In 2007, MIT scientists developed a type of microscopy that allowed them to detail the interior of a living cell in three dimensions, without adding any fluorescent markers or other labels. This technique also revealed key properties, such as the cells’ density.
Now the researchers have adapted that method so they can image cells as they flow through a tiny microfluidic channel — an important step toward cell-sorting systems that could help scientists separate stem cells at varying stages of development, or to distinguish healthy cells from cancerous cells.
Other sorting methods require scientists to add a fluorescent molecule that highlights the cells of interest, but those tags can damage the cells and make them unsuitable for therapeutic uses.
“Many stem cell applications require sorting of cells at different stages of differentiation. This can be done with fluorescent staining, but once you stain the cells they cannot be used. With our approach, you can utilize a vast amount of information about the 3-D distribution of the cells’ mass to sort them,” says Yongjin Sung, a former postdoc in MIT’s Laser Biomedical Research Center and lead author of a paper describing the technique in the inaugural issue of the journal PRApplied.
Instead of using fluorescent tags, the MIT method analyzes the cells’ index of refraction — a measurement of how much the speed of light is reduced as it passes through a material. Every material has a distinctive index of refraction, and this property can be used, along with cells’ volume, to calculate their mass and density.
Different parts of a cell, including individual organelles, have different indices of refraction, so the information generated by this approach can also be used to identify some of these internal cell structures, such as the nucleus and nucleolus, a structure located within the nucleus.
In the original 2007 version of this technology, known as tomographic phase microscopy, researchers led by the late MIT professor Michael Feld created 3-D images by combining a series of 2-D images taken as laser beams passed through cells from hundreds of different angles. This is the same concept behind CT scanning, which combines X-ray images taken from many different angles to create a 3-D rendering.
For the past few years, Sung and others in the Laser Biomedical Research Center have continued developing the tomographic phase microscopy system. In a paper published in 2012, the MIT team used the technique to measure the mass of chromosomes in living cells; last year, working with Marc Kirschner of Harvard Medical School, the researchers studied volume and density changes in cartilage cells as they differentiated into their final form.
For the new study, the MIT researchers collaborated with Daniel Irimia’s lab at Harvard Medical School to adapt the system to image cells as they flow continuously through a microfluidic channel. Other researchers have tried to do this, but their systems required that the cells be halted at a certain point in the channel to complete the imaging. “The only moving part in our system is the sample, which will afford great flexibility in miniaturizing the system,” says Sung, who is now an instructor in radiology at Massachusetts General Hospital.

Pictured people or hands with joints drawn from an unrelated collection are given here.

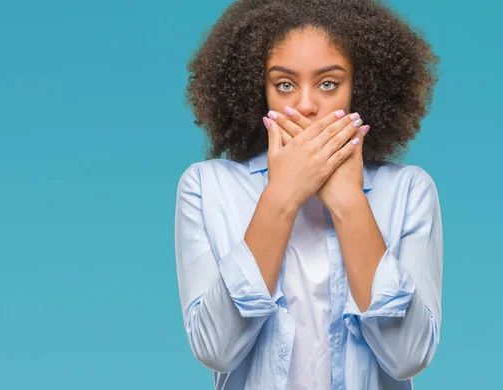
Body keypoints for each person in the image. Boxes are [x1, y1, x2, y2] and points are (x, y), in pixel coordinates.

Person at [174, 0, 443, 388]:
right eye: (284, 84)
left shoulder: (409, 190)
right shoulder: (206, 186)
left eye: (328, 83)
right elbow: (216, 350)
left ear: (361, 90)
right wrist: (282, 195)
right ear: (258, 92)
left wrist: (350, 203)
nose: (305, 104)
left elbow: (407, 358)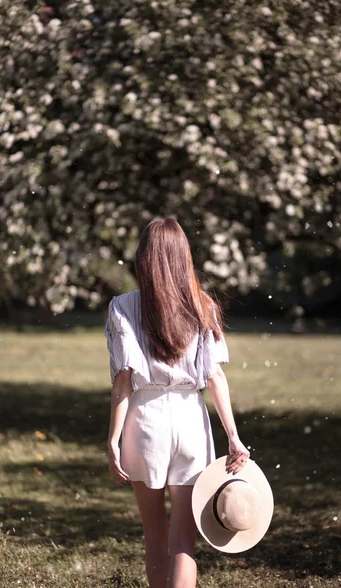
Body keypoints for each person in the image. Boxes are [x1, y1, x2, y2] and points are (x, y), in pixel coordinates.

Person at [104, 218, 250, 588]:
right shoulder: (203, 306)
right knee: (184, 539)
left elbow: (123, 381)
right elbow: (215, 377)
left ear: (144, 258)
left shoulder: (123, 306)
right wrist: (233, 437)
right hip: (190, 419)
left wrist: (112, 440)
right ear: (183, 257)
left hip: (145, 421)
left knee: (155, 535)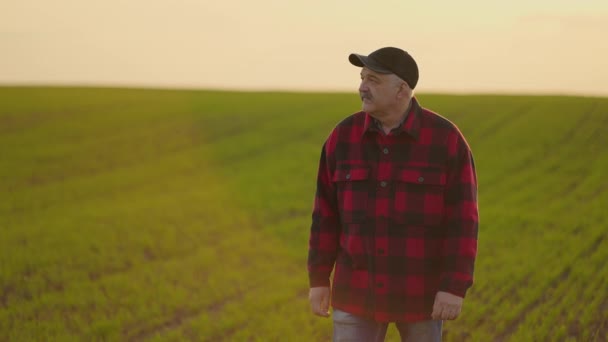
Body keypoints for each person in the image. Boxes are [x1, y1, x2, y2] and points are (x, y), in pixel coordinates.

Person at [307, 47, 479, 342]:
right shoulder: (342, 138)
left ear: (401, 89)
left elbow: (462, 223)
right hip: (355, 295)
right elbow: (325, 217)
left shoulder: (446, 141)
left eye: (373, 80)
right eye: (362, 78)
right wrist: (319, 280)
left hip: (421, 297)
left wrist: (453, 287)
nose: (362, 87)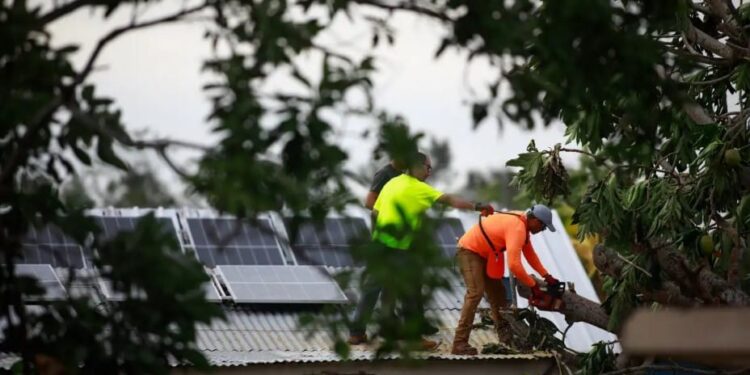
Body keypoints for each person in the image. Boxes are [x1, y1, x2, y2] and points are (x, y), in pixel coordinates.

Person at [349, 152, 494, 350]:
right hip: (399, 249)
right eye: (428, 167)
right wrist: (478, 206)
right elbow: (451, 201)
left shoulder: (392, 183)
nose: (429, 172)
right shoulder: (418, 188)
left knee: (371, 290)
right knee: (410, 293)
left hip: (380, 246)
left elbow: (375, 212)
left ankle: (356, 333)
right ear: (417, 167)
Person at [450, 204, 560, 355]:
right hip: (469, 251)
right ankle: (459, 343)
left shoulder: (523, 223)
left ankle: (507, 339)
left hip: (485, 255)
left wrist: (546, 276)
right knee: (476, 292)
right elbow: (514, 265)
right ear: (535, 219)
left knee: (498, 295)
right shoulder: (518, 228)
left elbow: (530, 254)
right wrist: (533, 285)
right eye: (543, 226)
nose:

A key feature of the new MIT system is the use of a focused laser beam that can illuminate cells from many different angles, allowing the researchers to analyze the scattered light from the cells as they flow across the beam. Using a technique known as off-axis digital holography, the researchers can instantaneously record both the amplitude and phase of scattered light at each location of the cells.
“As the cell flows across, we can effectively illuminate the entire sample from all angles without having to rotate a light source or the cell,” says former MIT graduate student Niyom Lue, a coauthor of the new paper.
Changhuei Yang, a professor of electrical engineering and bioengineering at the California Institute of Technology, says the new system is “a very interesting development in the research area of efficient microscopy imaging.”
“The research group very nicely demonstrates that the combination of cell flow as a scanning strategy with line illumination can provide high-quality holographic data for rendering 3-D images of the target cells. As a method, I think this approach has a lot of promise in cytometry type applications,” says Yang, who was not involved in the research.
The current system can image about 10 cells per second, but the researchers hope to speed it up to thousands of cells per second, which would make it useful for applications such as sorting stem cells. The researchers also hope to use the system to learn more about how cancer cells grow and respond to different drug treatments.
“This label-free method can look at different states of the cell, whether they are healthy or whether they maybe have cancer or viral or bacterial infections,” says Peter So, an MIT professor of mechanical engineering and biological engineering who is senior author of the new paper. “We can use this technique to look at the pathological state of the cell, or cells under treatment of some drug, and follow the population over a period of time.”
The research was funded by the National Institutes of Health and Hamamatsu Photonics. Other authors of the paper are MIT principal research scientist Ramachandra Dasari; former MIT postdoc Wonshik Choi; MIT research scientist Zahid Yaqoob; and Bashar Hamza and Joseph Martel of Harvard Medical School.